---------- 提示本文 ----------

このような構成によれば、センサ10を燃焼への抵抗性が基準を満たす部材により保護することができる。
【0084】
(10)本実施形態のセンサ付ケーブル1は、当該センサ付ケーブルを自動車の車両用のハーネスとして用いるための耐燃性の基準を満たしている。
このような構成によれば、自動車の車両用ハーネスが有するセンサ付ケーブルとして用いられる場合に、満たすべき耐燃性の基準を満たすことができる。
【0085】
[4.他の実施形態]
以上、本開示の実施形態について説明したが、本開示は上述の実施形態に限定されることなく、種々変形して実施することができる。
【0086】
(1)上記実施形態のセンサ付ケーブル1において、2つの接続部25のx軸方向に沿った位置が互いに異なるように配置され、これにより、金属部材である接続部25のそれぞれyz平面に沿って移動することに起因して接続部25同士が接触することが抑制される。これにより、接続部25同士、ひいては接続部25と導通している第1導線21a及び第2導線23a同士が導通することが抑制される。
【0087】
しかしながら、接続部25同士が接触することにより導通することを抑制する構成はこのような構成に限定されるものではない。他の実施形態における接続部分の構成を表した図を
図6に示す。
図6に示すように、センサ付ケーブル2の2つの接続部25同士の間に絶縁部材50を配置した構成であってもよい。

---------- 提供データ ----------

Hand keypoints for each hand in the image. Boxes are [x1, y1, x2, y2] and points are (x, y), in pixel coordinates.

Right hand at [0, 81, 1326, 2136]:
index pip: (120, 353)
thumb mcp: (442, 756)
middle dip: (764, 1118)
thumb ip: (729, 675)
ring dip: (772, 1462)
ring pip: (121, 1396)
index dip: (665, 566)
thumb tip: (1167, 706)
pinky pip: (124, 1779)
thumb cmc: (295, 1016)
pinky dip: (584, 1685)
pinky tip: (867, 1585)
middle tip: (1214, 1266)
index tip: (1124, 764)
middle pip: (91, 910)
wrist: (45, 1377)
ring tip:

----------

→ 課題内容
センサ付ケーブルについての本文から、「このような構成によれば、セン」から「が導通することが抑制される。」までを一字一句変えずに引用してもらえますか？

→ 解答欄
このような構成によれば、センサ10を燃焼への抵抗性が基準を満たす部材により保護することができる。
【0084】
(10)本実施形態のセンサ付ケーブル1は、当該センサ付ケーブルを自動車の車両用のハーネスとして用いるための耐燃性の基準を満たしている。
このような構成によれば、自動車の車両用ハーネスが有するセンサ付ケーブルとして用いられる場合に、満たすべき耐燃性の基準を満たすことができる。
【0085】
[4.他の実施形態]
以上、本開示の実施形態について説明したが、本開示は上述の実施形態に限定されることなく、種々変形して実施することができる。
【0086】
(1)上記実施形態のセンサ付ケーブル1において、2つの接続部25のx軸方向に沿った位置が互いに異なるように配置され、これにより、金属部材である接続部25のそれぞれyz平面に沿って移動することに起因して接続部25同士が接触することが抑制される。これにより、接続部25同士、ひいては接続部25と導通している第1導線21a及び第2導線23a同士が導通することが抑制される。